Even within the NIH, funding decisions often prioritize diseases associated with a higher mortality rate, which tend to affect men more. Diseases that impact quality of life—such as migraines, fibromyalgia, and anorexia—are seen as less urgent, even though they predominantly affect women.
Steps Toward Equity
Experts agree that bridging the funding gap requires systemic change. Carolee Lee, founder of Women’s Health Access Matters (WHAM), stresses the need for greater accountability in how research dollars are allocated.
“Women’s health is an economic issue that impacts everyone, and we can’t afford to ignore it,” she said. “Women are more than half of the population, nearly 50% of the workforce, control 60% of personal wealth, and are responsible for 85% of consumer spending and 80% of healthcare decisions. Yet even while diseases impact them disproportionately and differently, pulling many from the workforce too soon, investment in women’s health research lags.”

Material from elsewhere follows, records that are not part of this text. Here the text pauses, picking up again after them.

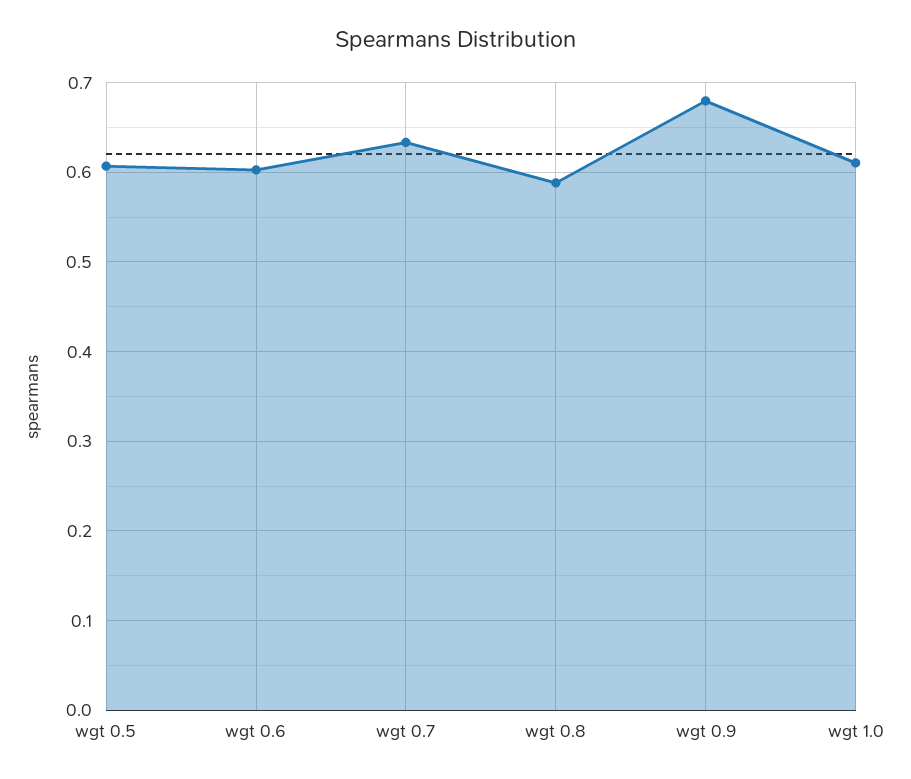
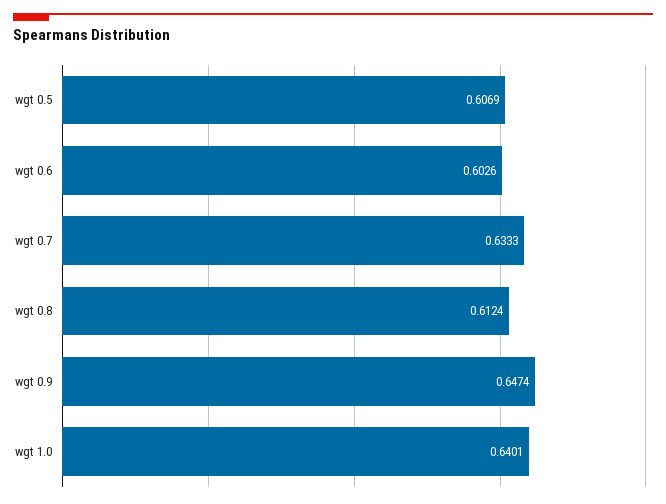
  {
    "wgt 0.5": 0.6069,
    "wgt 0.6": 0.6026,
    "wgt 0.7": 0.6333,
-   "wgt 0.8": 0.59,
+   "wgt 0.8": 0.6124,
-   "wgt 0.9": 0.68,
+   "wgt 0.9": 0.6474,
-   "wgt 1.0": 0.61
+   "wgt 1.0": 0.6401
  }

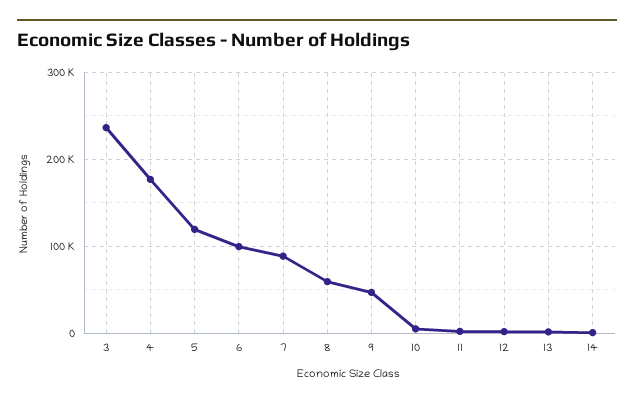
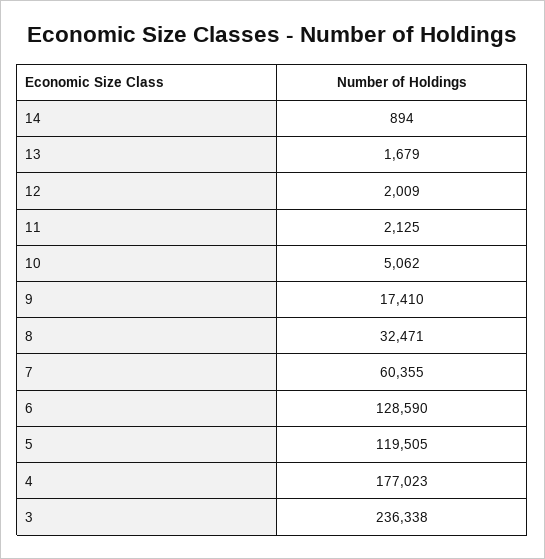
  {
    "3": 236338,
    "4": 177023,
    "5": 119505,
-   "6": 100000,
+   "6": 128590,
-   "7": 90000,
+   "7": 60355,
-   "8": 60000,
+   "8": 32471,
-   "9": 50000,
+   "9": 17410,
    "10": 5062,
    "11": 2125,
    "12": 2009,
    "13": 1679,
    "14": 894
  }

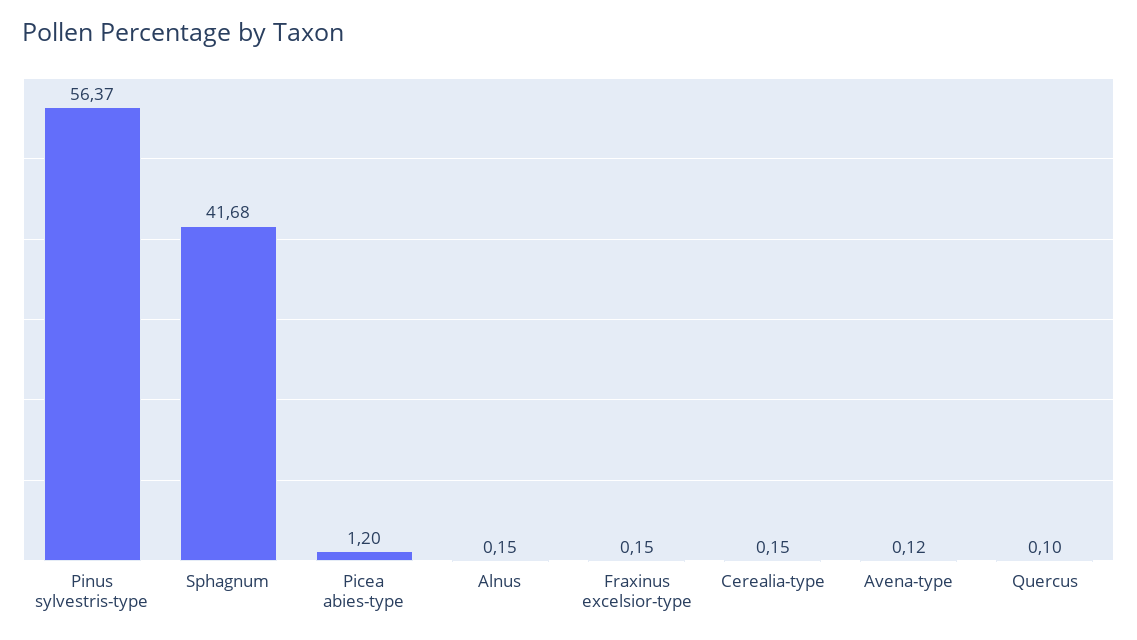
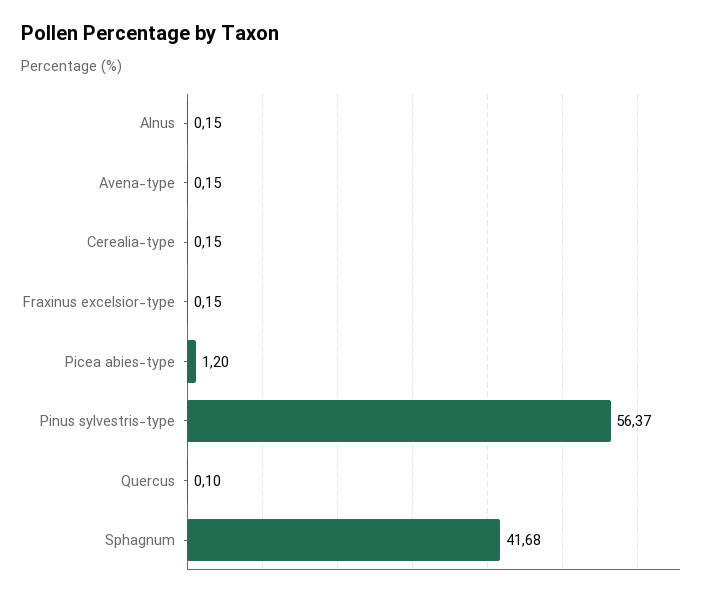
  {
    "Pinus sylvestris-type": 56.37,
    "Sphagnum": 41.68,
    "Picea abies-type": 1.2,
    "Alnus": 0.15,
    "Fraxinus excelsior-type": 0.15,
    "Cerealia-type": 0.15,
-   "Avena-type": 0.12,
+   "Avena-type": 0.15,
    "Quercus": 0.1
  }

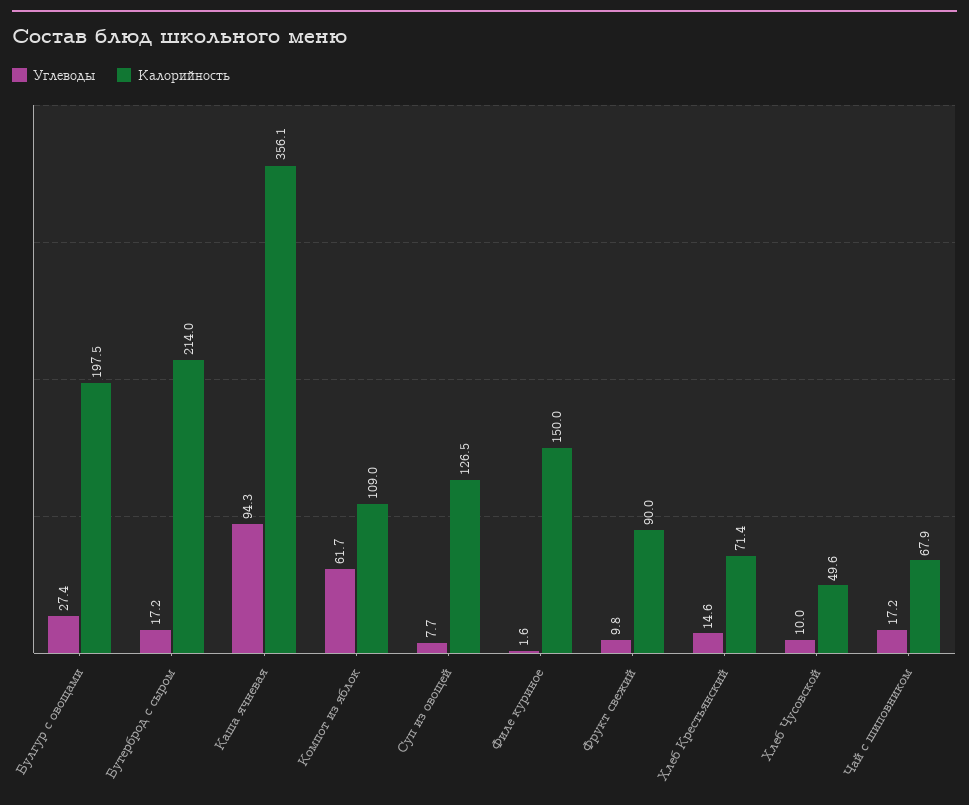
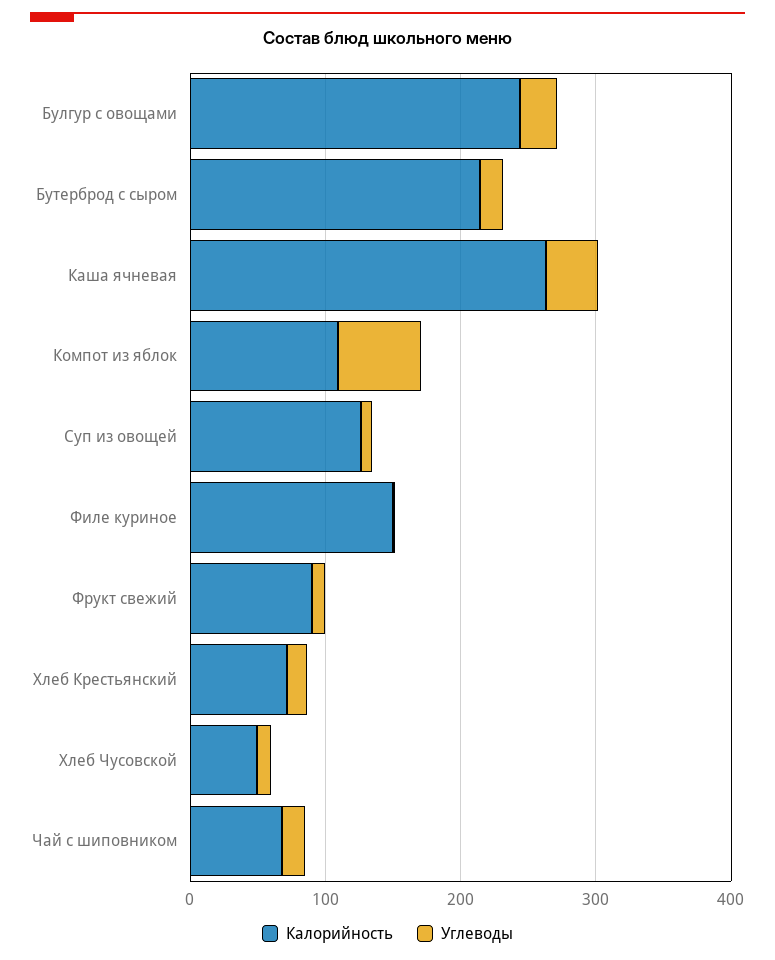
  {
    "Углеводы": {
      "Булгур с овощами": 27.4,
      "Бутерброд с сыром": 17.2,
-     "Каша ячневая": 94.3,
+     "Каша ячневая": 40,
      "Компот из яблок": 61.7,
      "Суп из овощей": 7.7,
      "Филе куриное": 1.6,
      "Фрукт свежий": 9.8,
      "Хлеб Крестьянский": 14.6,
      "Хлеб Чусовской": 10,
      "Чай с шиповником": 17.2
    },
    "Калорийность": {
-     "Булгур с овощами": 197.5,
+     "Булгур с овощами": 240,
      "Бутерброд с сыром": 214,
-     "Каша ячневая": 356.1,
+     "Каша ячневая": 260,
      "Компот из яблок": 109,
      "Суп из овощей": 126.5,
      "Филе куриное": 150,
      "Фрукт свежий": 90,
      "Хлеб Крестьянский": 71.4,
      "Хлеб Чусовской": 49.6,
      "Чай с шиповником": 67.9
    }
  }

WHAM and other organizations advocate for policies that promote gender-sensitive research and prioritize funding for conditions that disproportionately affect women. They also call for better representation of women in senior roles within healthcare research. Currently, they hold only 25% of leadership positions despite comprising nearly 70% of the global health workforce.
A Call for Change
The women’s health research gap is a stark example of systemic inequity. Diseases that disproportionately affect women are not just underfunded—they are undervalued. Closing this gap is not only a moral imperative but also an economic one.
Addressing these disparities will require collective action from policymakers, researchers, and advocates. As Carolee Lee puts it, “How can we possibly continue to make decisions based on information that excludes the majority of our population? The answer is we can’t—and we shouldn’t.”